Her footage takes the viewers from the devastation of the storm to their escape from the city, to their resettlement in Memphis.

The couple film their eventual return to a decimated New Orleans – telling a story of transformation, heroism and love. 

A recent Oscar nominee for Best Documentary Feature, the film debuts Thursday, April 23 (8:30-10:15 p.m.
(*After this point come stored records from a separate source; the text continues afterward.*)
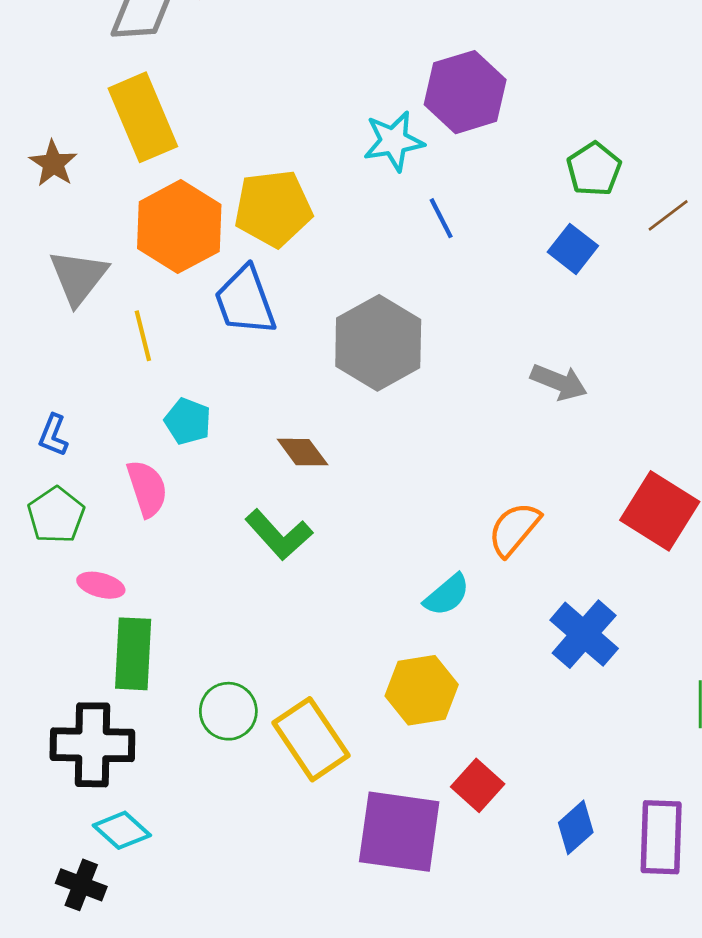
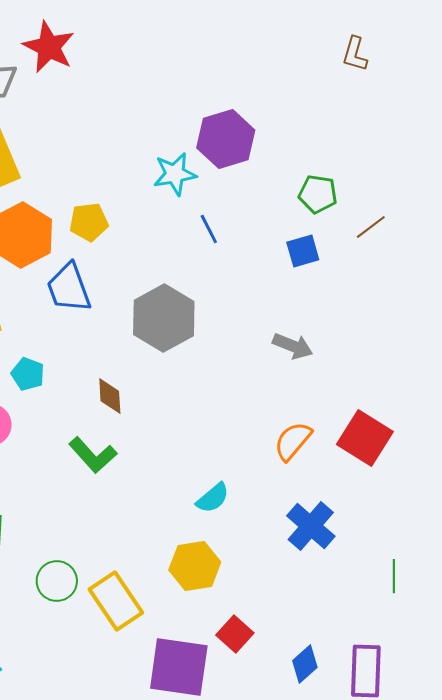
green pentagon: (594, 169) -> (318, 194), turned -30
yellow pentagon: (273, 208) -> (89, 222), size x0.7
blue square: (573, 249) -> (303, 251), turned 36
brown diamond: (303, 452) -> (110, 396), turned 33
orange semicircle: (514, 529) -> (293, 441), moved

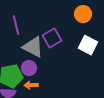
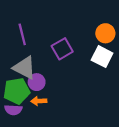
orange circle: (83, 14) -> (105, 33), moved
gray triangle: (33, 47) -> (24, 68), moved

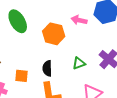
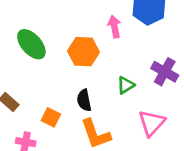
pink arrow: (79, 20) -> (114, 27), turned 77
orange square: (21, 76) -> (51, 117), turned 32

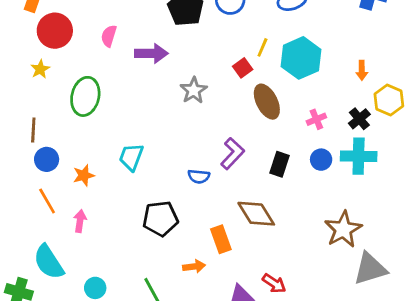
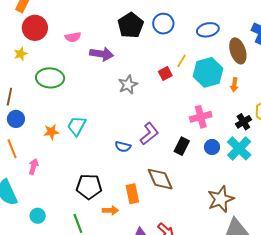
pink semicircle: (109, 36) -> (73, 37), turned -126
orange arrow: (362, 70) -> (234, 85), moved
green ellipse: (85, 96) -> (50, 78), turned 72
brown ellipse: (267, 102) -> (238, 51), moved
pink cross: (316, 119) -> (201, 117), moved, size x1.5
cyan cross: (359, 156) -> (239, 148), turned 35
orange star: (84, 175) -> (51, 132), moved
black pentagon: (160, 219) -> (89, 187), moved

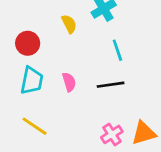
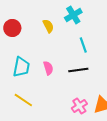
red circle: (28, 43) -> (12, 28), moved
ET/PT) on HBO.

While filming in the immediate aftermath of Katrina, producers Deal and Lessin were approached by Kimberly and Scott Roberts at a Red Cross shelter in Central Louisiana. 
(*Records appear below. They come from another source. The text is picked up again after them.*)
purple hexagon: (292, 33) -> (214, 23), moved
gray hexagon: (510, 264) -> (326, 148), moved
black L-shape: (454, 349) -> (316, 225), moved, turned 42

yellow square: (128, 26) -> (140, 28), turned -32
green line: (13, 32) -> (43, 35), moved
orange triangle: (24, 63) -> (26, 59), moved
The Big Easy couple were not only escaping a category five storm, but also their own past.

“They were two self-described street hustlers, with intelligence, guts and the kind of hope that is based in will, rather than experience,” says Deal. 

Weaving together home video from the Roberts’ camera, news coverage of events as they unfolded in real time and footage they shot of the couple over the course of two years, Deal and Lessin construct a portrait of a community that had been abandoned long before Katrina hit, and a husband and wife surviving not only deadly floodwaters, armed soldiers and bungling bureaucrats, but also their own past.

Fifteen minutes of home video that Kimberly shot the day before and the day of the hurricane anchors the first act of the documentary, as she captured the harrowing scene inside her attic as Katrina raged outside and neighbors huddle together sharing food and prayer.  Rising floodwaters force them to flee to the two-story house across the street, using a punching bag as a floatation device.

The initial official response to the flooding is as bad as, if not worse than, the storm.  The documentary plays a montage of heartbreaking 911 emergency phone calls, as anonymous voices plead with dispatchers for help.  One dispatcher apologizes, but says there is nothing she can do.

Kimberly and Scott mobilize to become their own first responders, leading a crowd to a naval base in search of shelter, only to be turned away at gunpoint.  After five days abandoned in their city, they find a truck and drive two dozen desperate neighbors to higher ground.

The film follows Kimberly and Scott’s journey through post-hurricane despair and chaos as they struggle to navigate the FEMA bureaucracy, resist eviction from temporary housing, cope with traumatic stress, and try to make a new start in Memphis.

The film ends where it began, in New Orleans.  The couple is back in the city – Kimberly is working on her music career and Scott is making an honest living as a carpenter. 

Kimberly observes, “Katrina is not over…we’re still being affected right now, by not educating us, robbing us out of the opportunity [to] be the next whoever.” 

Three years after the storm, the city is still struggling.  Federal rebuilding dollars have not been disbursed; rents have doubled, along with the homeless population; and perhaps most troubling, the rebuilt levees in New Orleans are flawed and vulnerable.  And the National Guard has finally arrived in the city, policing the streets.

"Trouble the Water" also won the Documentary Grand Jury Prize at the 2008 Sundance Film Festival, the 2008 Gotham Independent Film Award, the Anne Dellinger Grand Jury Prize and a Human Rights Award at the 2008 Full Frame Film Festival.  It was also nominated for an NAACP Image Award and a Producers Guild of America Award.

Other HBO playdates:  April 27 (10:45 a.m.) and 29 (2:30 p.m., 12:30 a.m.), and May 2 (11:45 a.m.), 5 (7:15 p.m.) and 10 (2:30 p.m.)

HBO2 playdates:  April 24 (1:30 p.m., 12:30 a.m.) and 26 (3:00 p.m.), and May 6 (8:00 p.m.), 12 (12:15 p.m.), 16 (10:30 a.m.) and 28 (3:45 p.m.)